Work required: Within the records that follow, restate exactly the lines from the line with "03Р40-1К16К16K16 GKZ1 с ручным управлением" down to the line with "clavier et des parties chantées très", including both. Omit the pictures.

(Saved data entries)
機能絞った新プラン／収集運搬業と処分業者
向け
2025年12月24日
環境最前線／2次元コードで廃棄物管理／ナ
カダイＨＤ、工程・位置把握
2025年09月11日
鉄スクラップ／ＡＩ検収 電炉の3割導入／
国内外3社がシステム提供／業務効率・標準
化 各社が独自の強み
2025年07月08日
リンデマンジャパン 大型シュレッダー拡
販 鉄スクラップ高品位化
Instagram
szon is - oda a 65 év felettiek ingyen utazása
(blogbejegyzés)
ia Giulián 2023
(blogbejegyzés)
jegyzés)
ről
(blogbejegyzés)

==

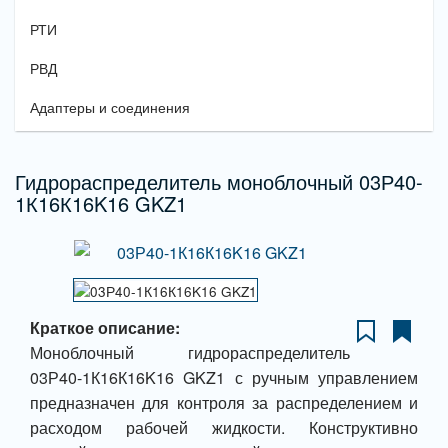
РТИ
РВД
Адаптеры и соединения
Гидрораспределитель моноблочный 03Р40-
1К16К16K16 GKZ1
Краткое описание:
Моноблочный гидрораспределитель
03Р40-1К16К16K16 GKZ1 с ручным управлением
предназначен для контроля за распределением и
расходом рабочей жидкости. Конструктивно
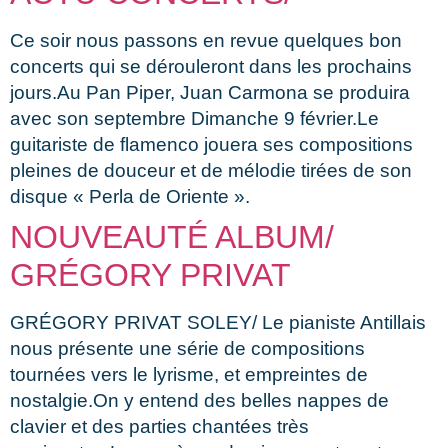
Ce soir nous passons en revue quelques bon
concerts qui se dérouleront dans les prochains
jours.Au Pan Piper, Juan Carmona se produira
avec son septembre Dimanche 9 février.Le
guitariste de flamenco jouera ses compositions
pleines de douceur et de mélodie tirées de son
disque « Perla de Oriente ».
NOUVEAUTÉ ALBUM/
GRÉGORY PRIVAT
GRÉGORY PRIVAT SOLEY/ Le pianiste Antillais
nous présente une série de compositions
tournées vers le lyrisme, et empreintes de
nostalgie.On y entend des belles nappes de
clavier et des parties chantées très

Task solution:
03Р40-1К16К16K16 GKZ1 с ручным управлением
предназначен для контроля за распределением и
расходом рабочей жидкости. Конструктивно
Ce soir nous passons en revue quelques bon
concerts qui se dérouleront dans les prochains
jours.Au Pan Piper, Juan Carmona se produira
avec son septembre Dimanche 9 février.Le
guitariste de flamenco jouera ses compositions
pleines de douceur et de mélodie tirées de son
disque « Perla de Oriente ».
NOUVEAUTÉ ALBUM/
GRÉGORY PRIVAT
GRÉGORY PRIVAT SOLEY/ Le pianiste Antillais
nous présente une série de compositions
tournées vers le lyrisme, et empreintes de
nostalgie.On y entend des belles nappes de
clavier et des parties chantées très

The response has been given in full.